What you will do |
Restate word for word the lines of the material below, from the line with "right hip: (533, 1783)" to the line with "left hip: (983, 1827)", both lines included, and no others.

Source information |
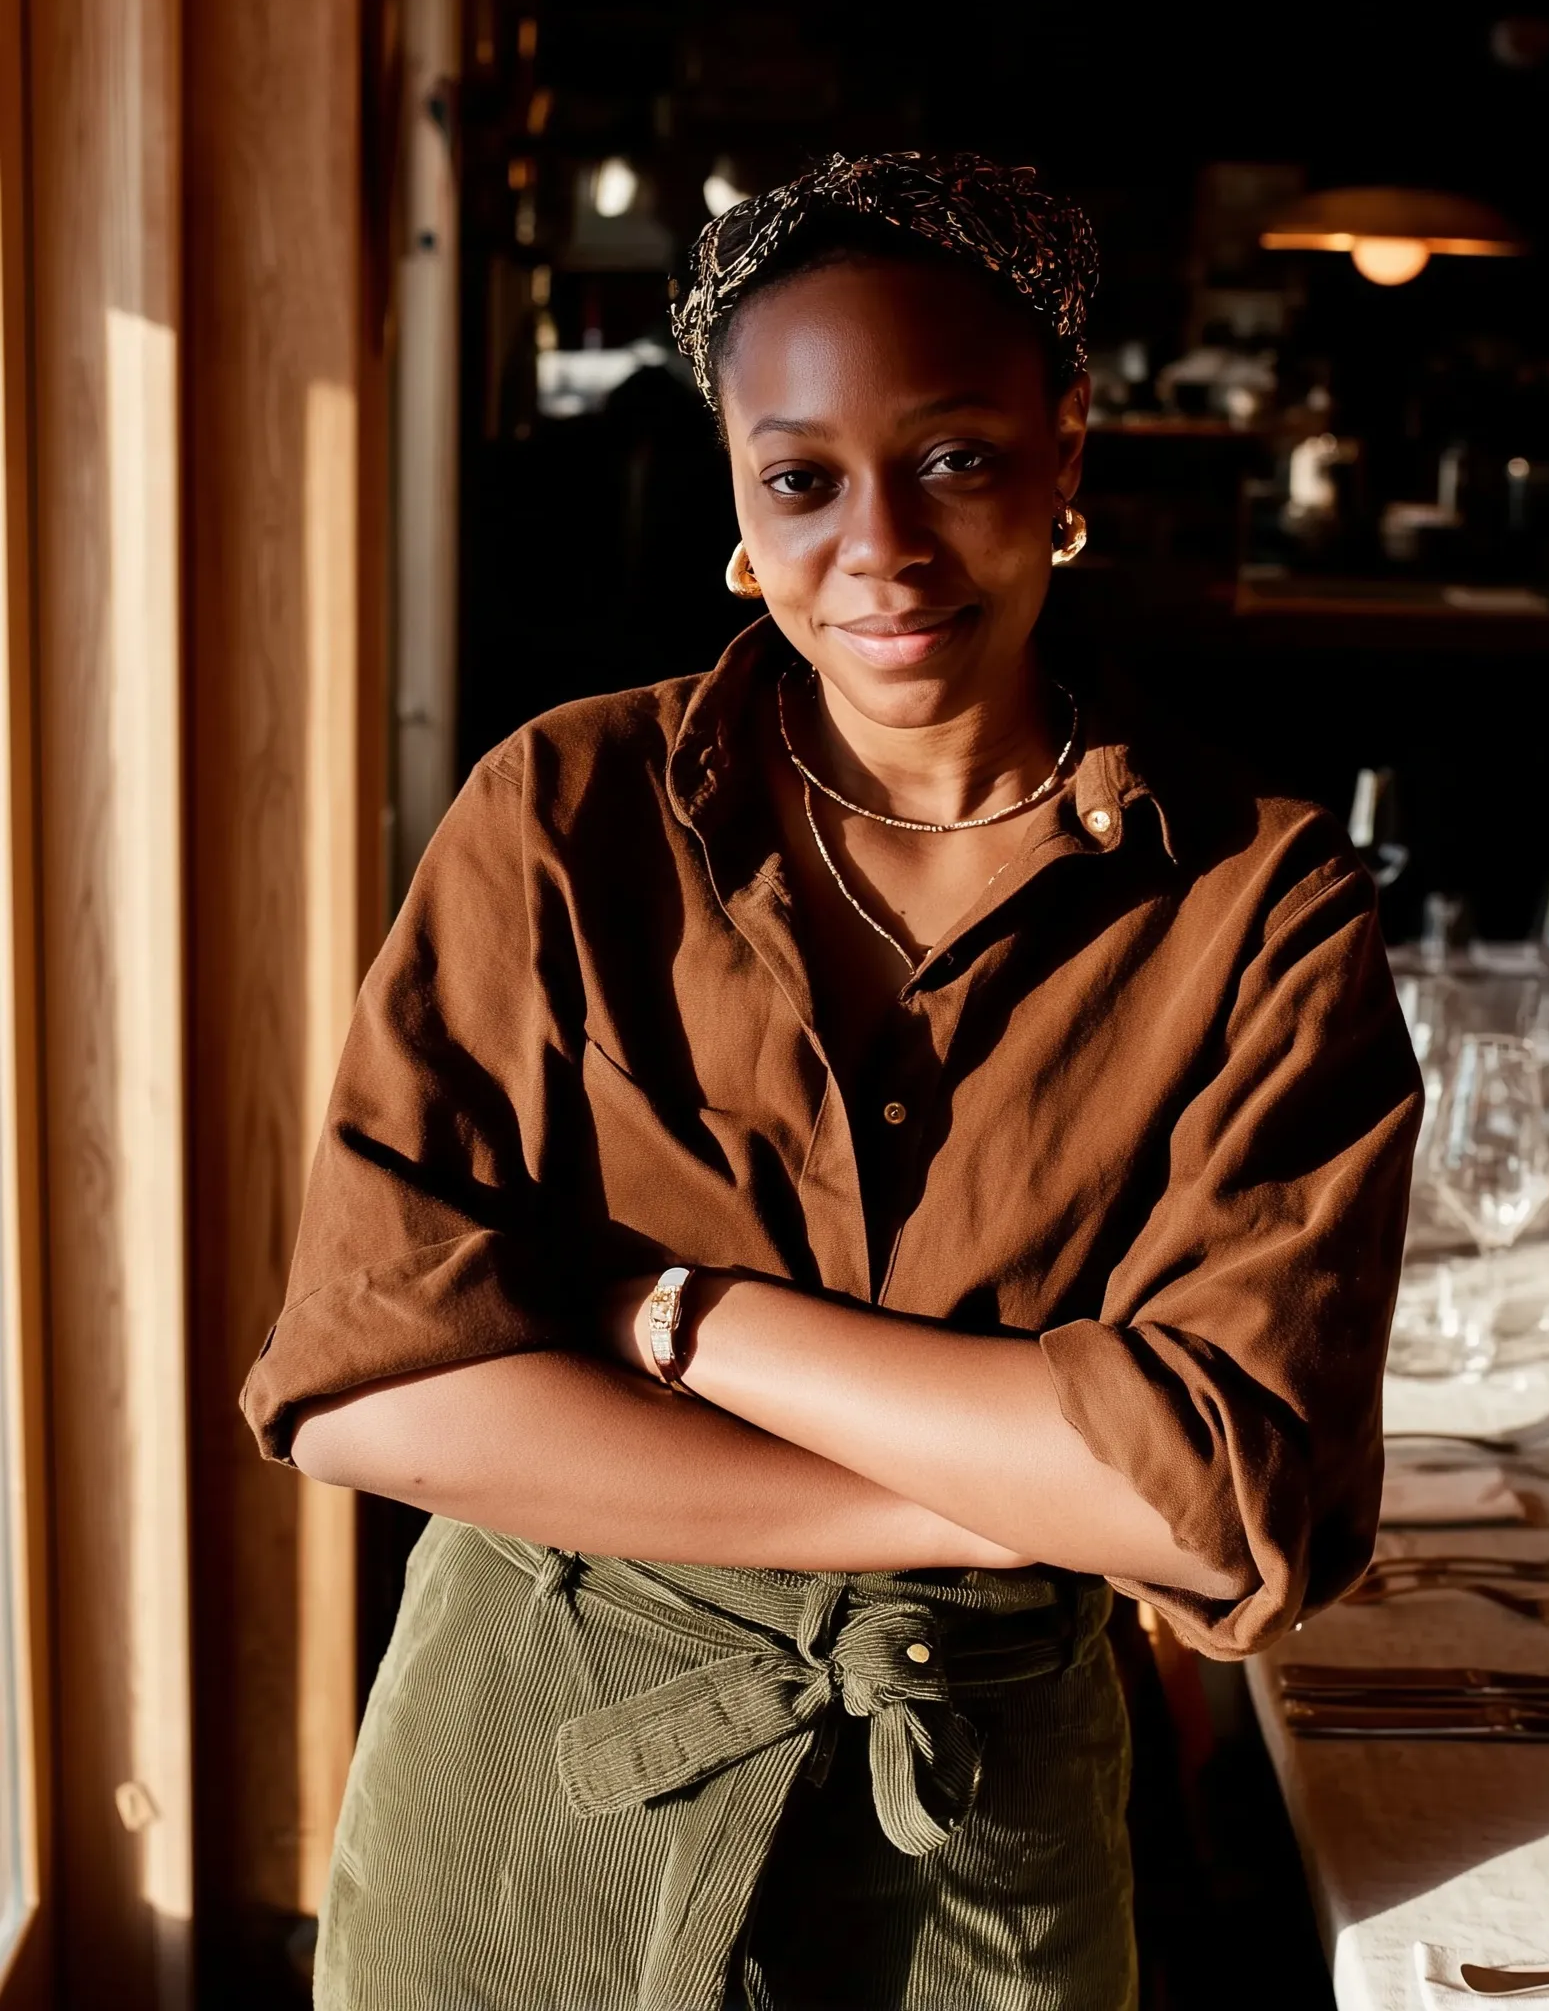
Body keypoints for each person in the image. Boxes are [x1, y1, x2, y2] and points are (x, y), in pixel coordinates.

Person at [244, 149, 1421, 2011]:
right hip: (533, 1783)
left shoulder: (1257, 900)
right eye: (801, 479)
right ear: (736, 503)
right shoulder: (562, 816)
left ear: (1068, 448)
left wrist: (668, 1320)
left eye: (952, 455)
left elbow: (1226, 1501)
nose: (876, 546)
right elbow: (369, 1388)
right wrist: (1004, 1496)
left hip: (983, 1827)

* * *

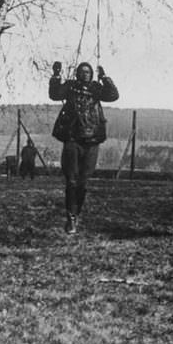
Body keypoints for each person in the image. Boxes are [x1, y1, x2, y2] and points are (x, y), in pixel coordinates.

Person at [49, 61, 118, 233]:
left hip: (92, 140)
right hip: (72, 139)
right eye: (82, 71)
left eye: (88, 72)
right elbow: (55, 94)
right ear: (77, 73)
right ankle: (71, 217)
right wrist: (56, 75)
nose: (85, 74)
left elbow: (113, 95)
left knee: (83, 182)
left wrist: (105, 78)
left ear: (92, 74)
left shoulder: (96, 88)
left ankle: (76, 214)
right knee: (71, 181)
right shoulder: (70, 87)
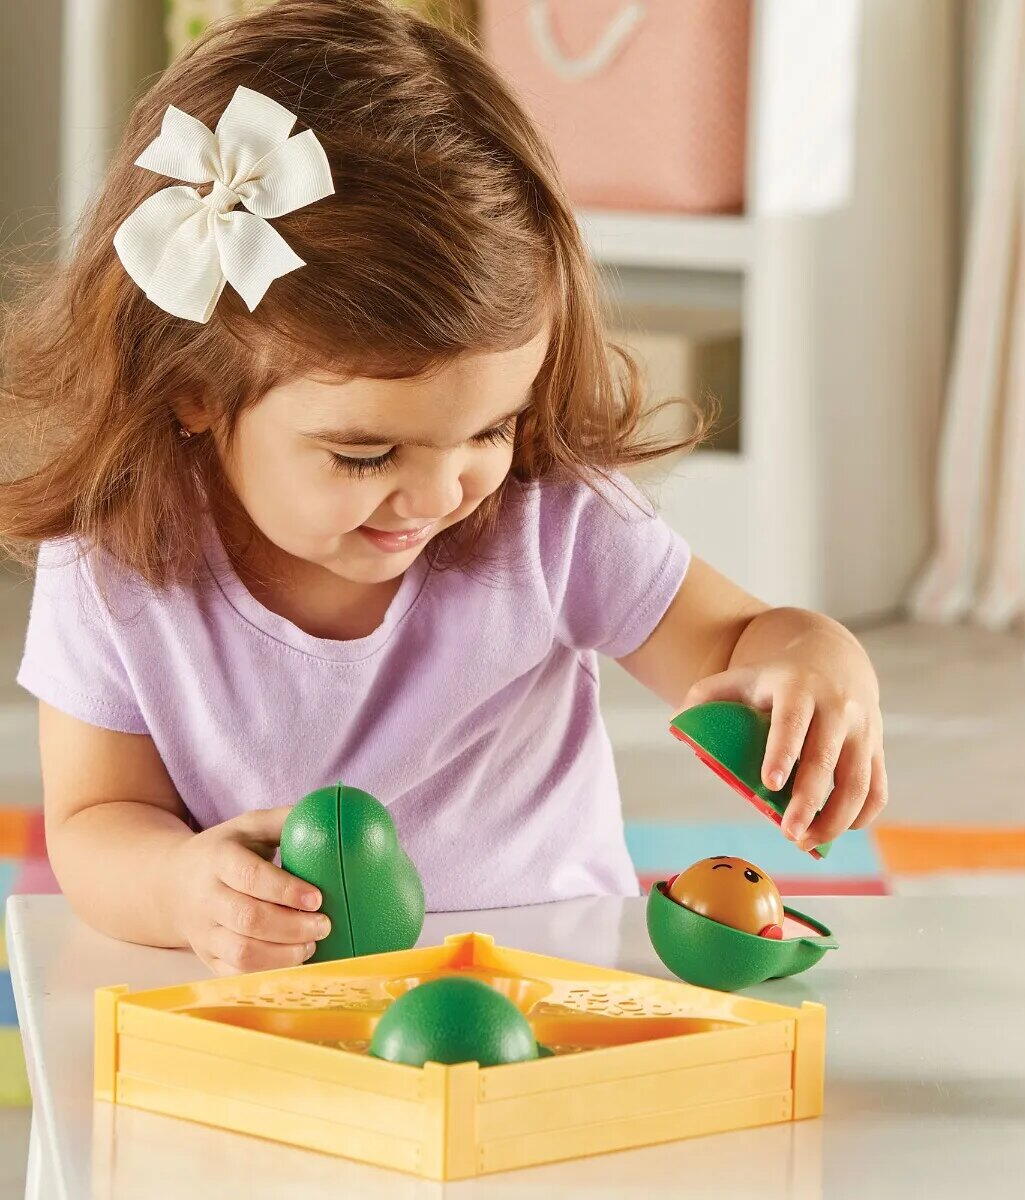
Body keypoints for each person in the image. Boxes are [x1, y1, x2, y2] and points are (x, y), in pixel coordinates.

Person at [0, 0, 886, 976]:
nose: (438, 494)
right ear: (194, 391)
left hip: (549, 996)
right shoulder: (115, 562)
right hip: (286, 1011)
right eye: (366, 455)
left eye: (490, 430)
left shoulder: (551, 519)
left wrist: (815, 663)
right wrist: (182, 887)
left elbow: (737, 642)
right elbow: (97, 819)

Response |
right hip: (533, 1783)
left shoulder: (1257, 900)
right eye: (801, 479)
right ear: (736, 503)
right shoulder: (562, 816)
left ear: (1068, 448)
left wrist: (668, 1320)
left eye: (952, 455)
left elbow: (1226, 1501)
nose: (876, 546)
right elbow: (369, 1388)
right wrist: (1004, 1496)
left hip: (983, 1827)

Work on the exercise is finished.